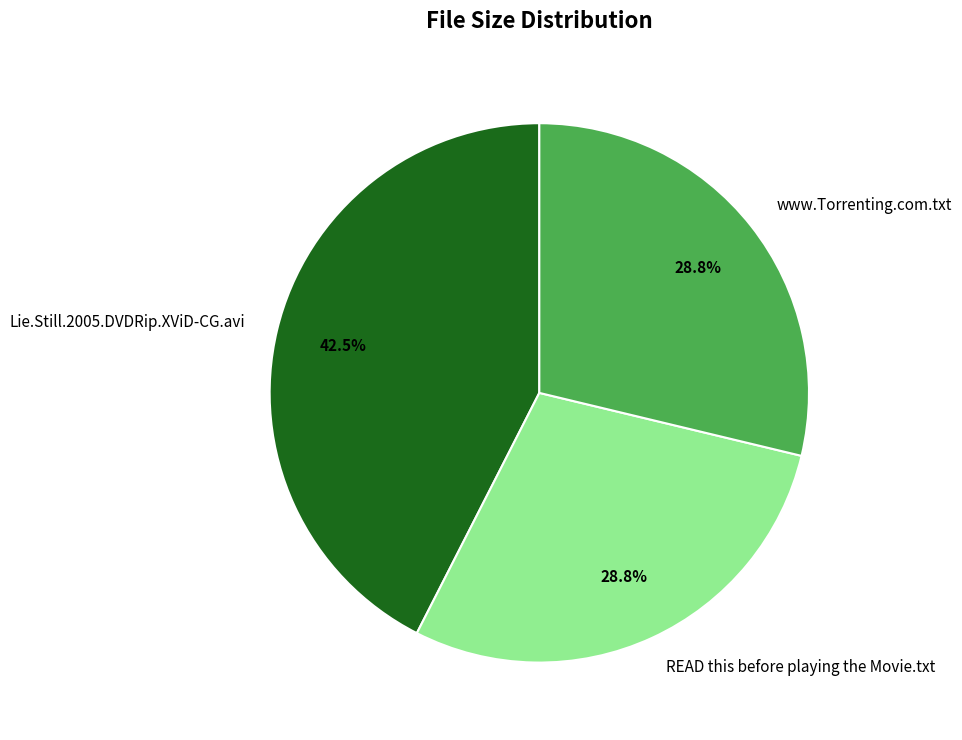

To the nearest percent, what is the combined percentage of Lie.Still.2005.DVDRip.XViD-CG.avi and www.Torrenting.com.txt?

71%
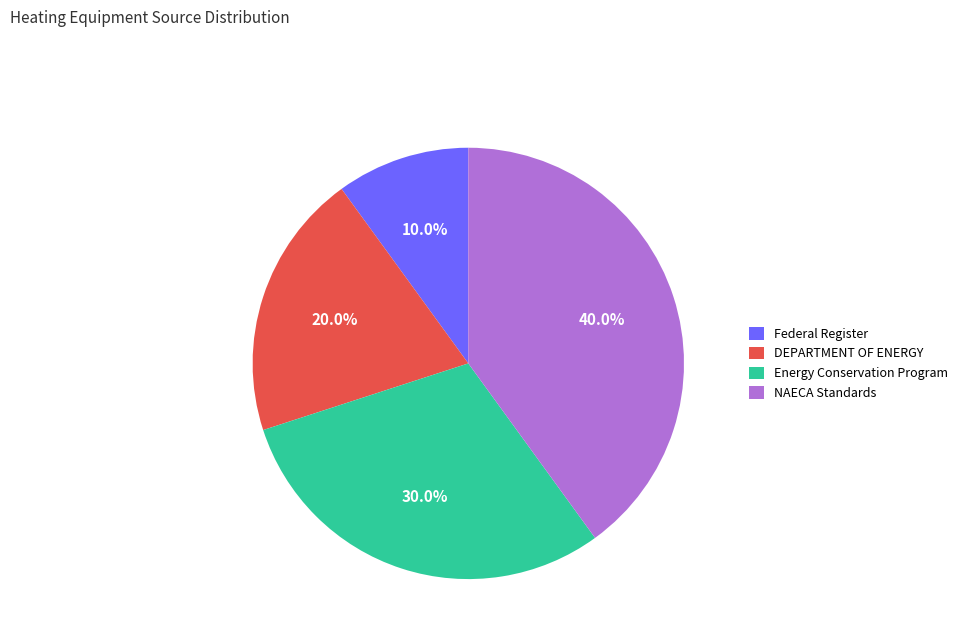

Is the sum of Energy Conservation Program and NAECA Standards greater than half?

Yes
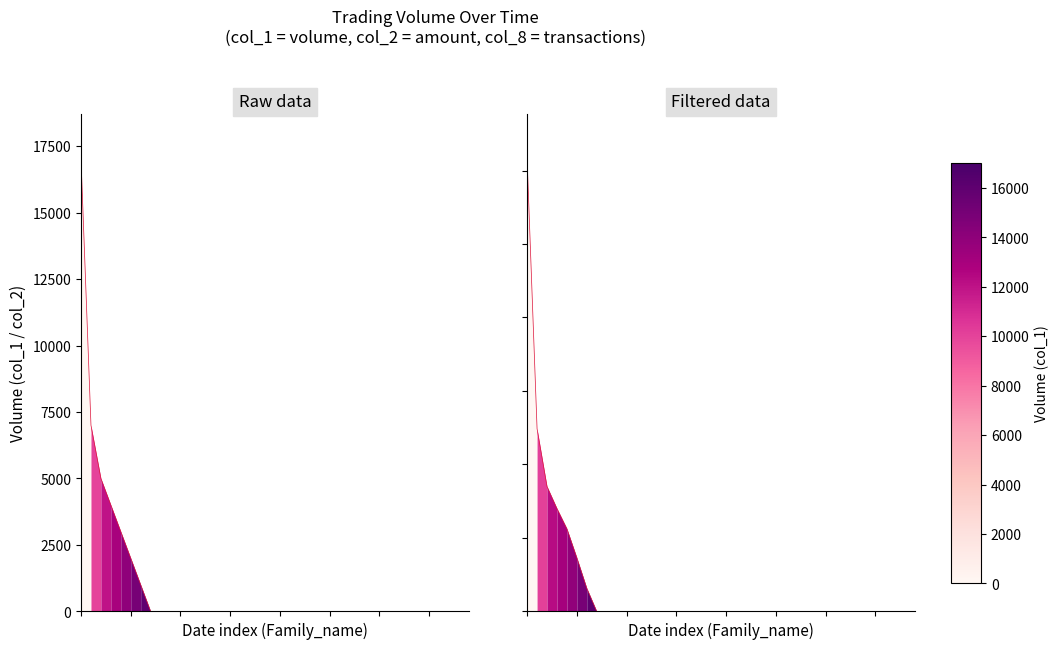

What are all the series names shown in the legend?

col_1, col_2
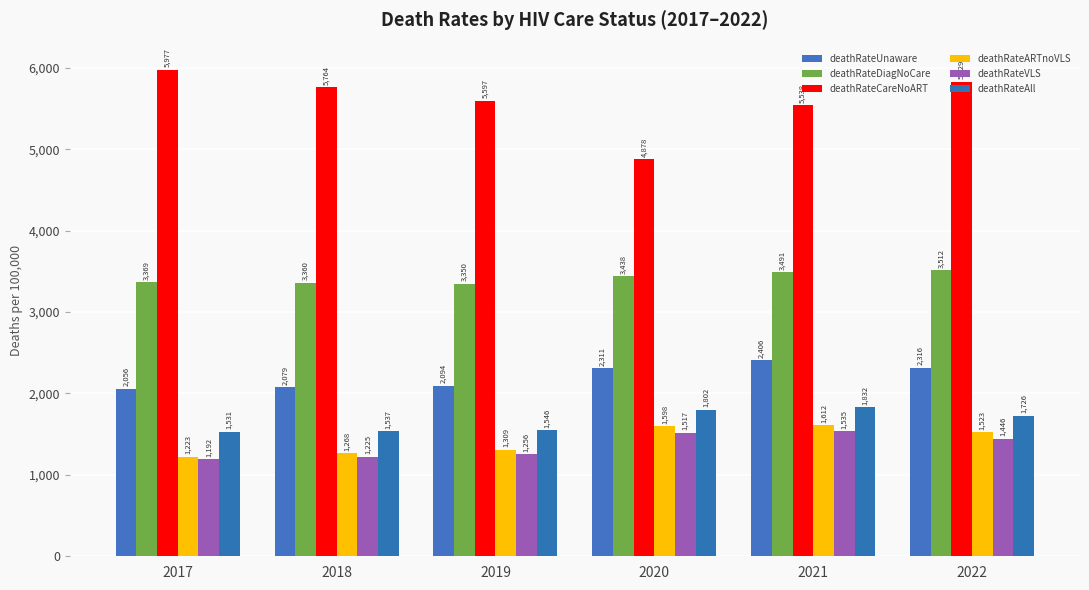

Does the chart contain any negative values?

No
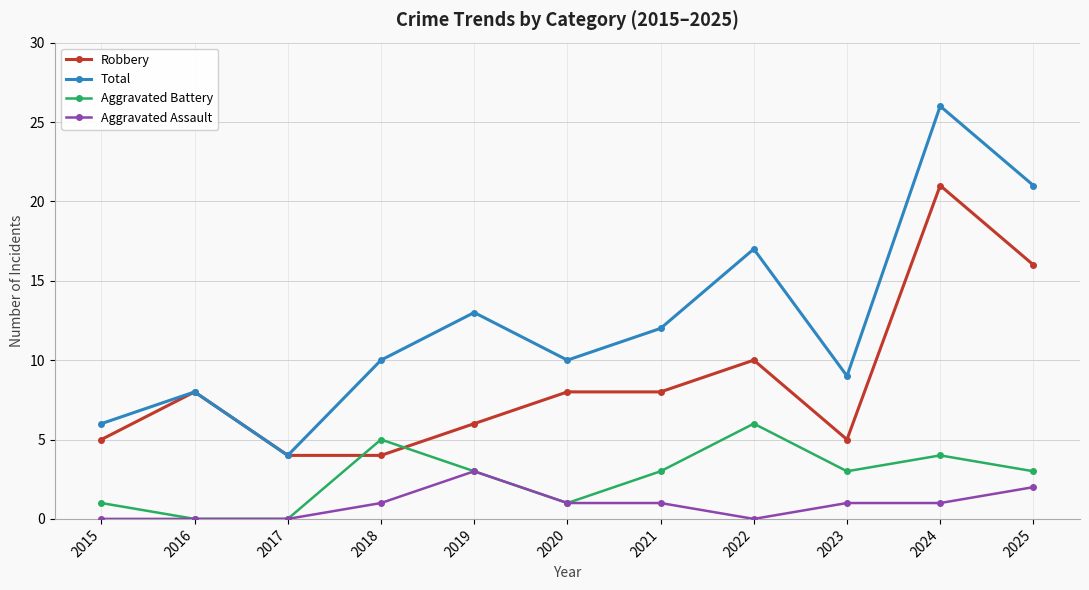

The Aggravated Assault series shows 0 at 2018. True or false?

False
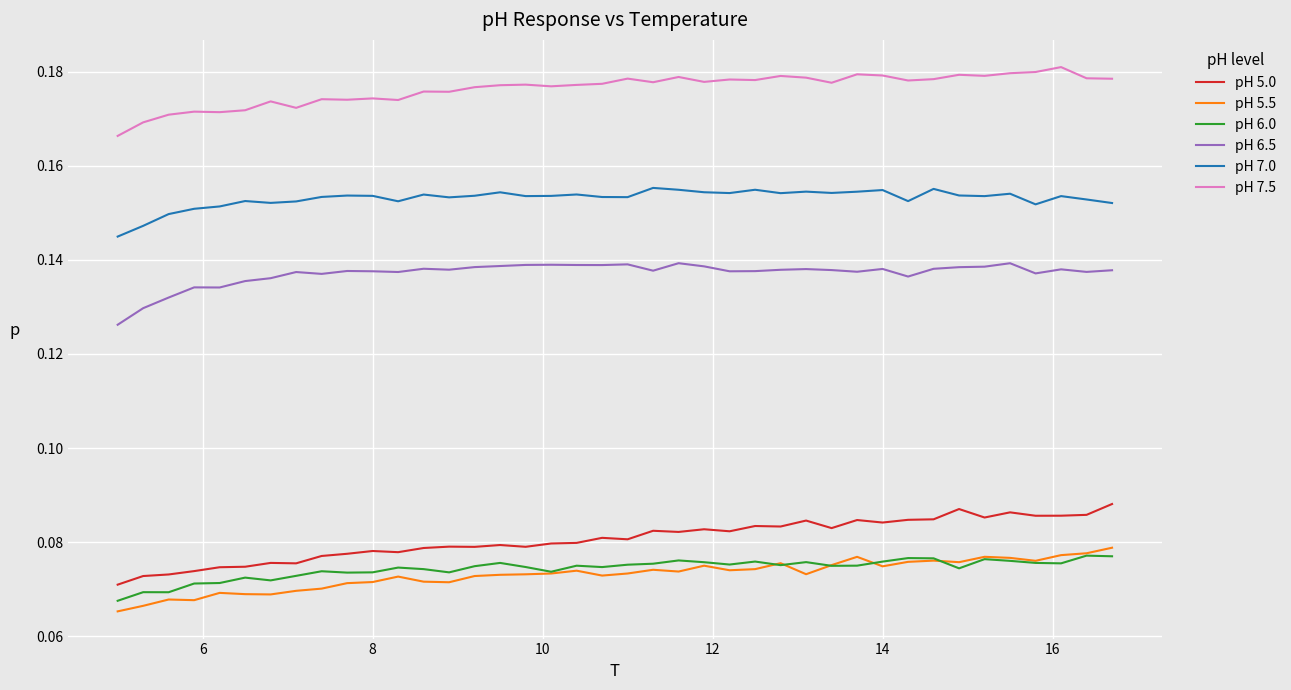

True or false: pH 7.0 and pH 7.5 intersect in this chart.

False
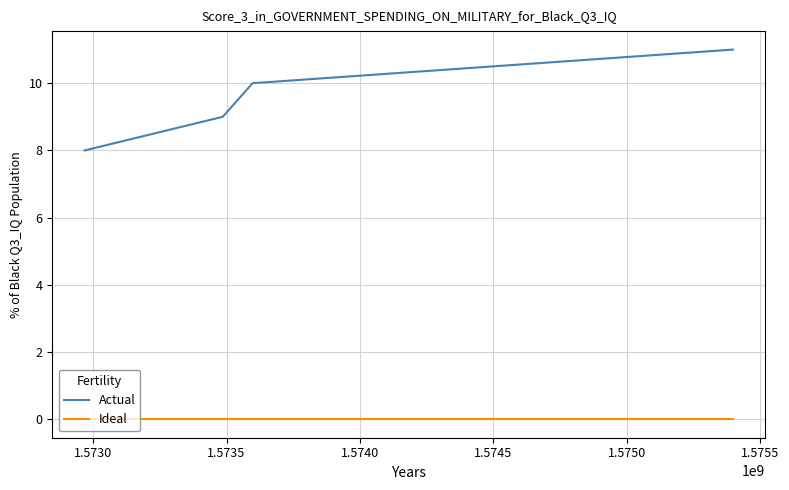

True or false: Ideal has more than 1 interior local peaks.

False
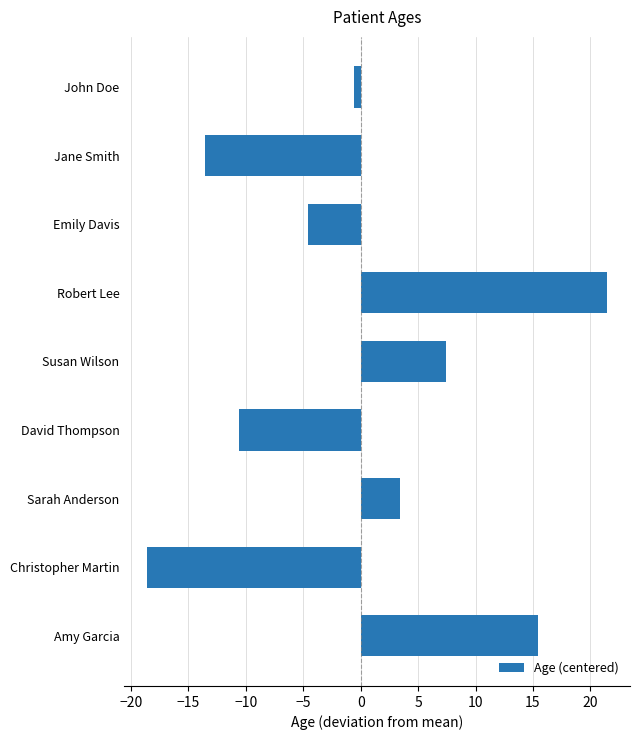

What position from the bottom is David Thompson?

4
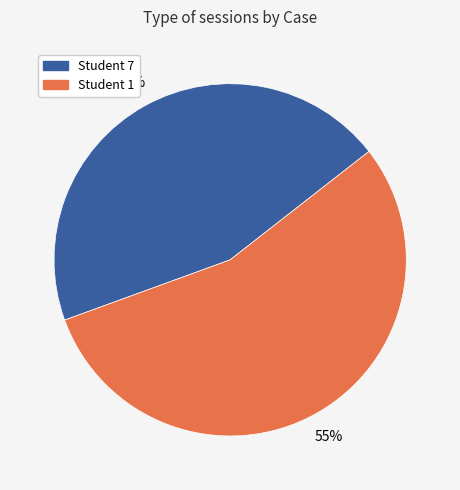

Approximately how many times larger is the value at Student 7 compared to Student 1?

0.8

Exercise brief
Copy the whole listing above line for line, leaving out the pictures.

Answer space
To the nearest percent, what is the combined percentage of Lie.Still.2005.DVDRip.XViD-CG.avi and www.Torrenting.com.txt?

71%

Is the sum of Energy Conservation Program and NAECA Standards greater than half?

Yes

What are all the series names shown in the legend?

col_1, col_2

Does the chart contain any negative values?

No

The Aggravated Assault series shows 0 at 2018. True or false?

False

True or false: pH 7.0 and pH 7.5 intersect in this chart.

False

True or false: Ideal has more than 1 interior local peaks.

False

What position from the bottom is David Thompson?

4

Approximately how many times larger is the value at Student 7 compared to Student 1?

0.8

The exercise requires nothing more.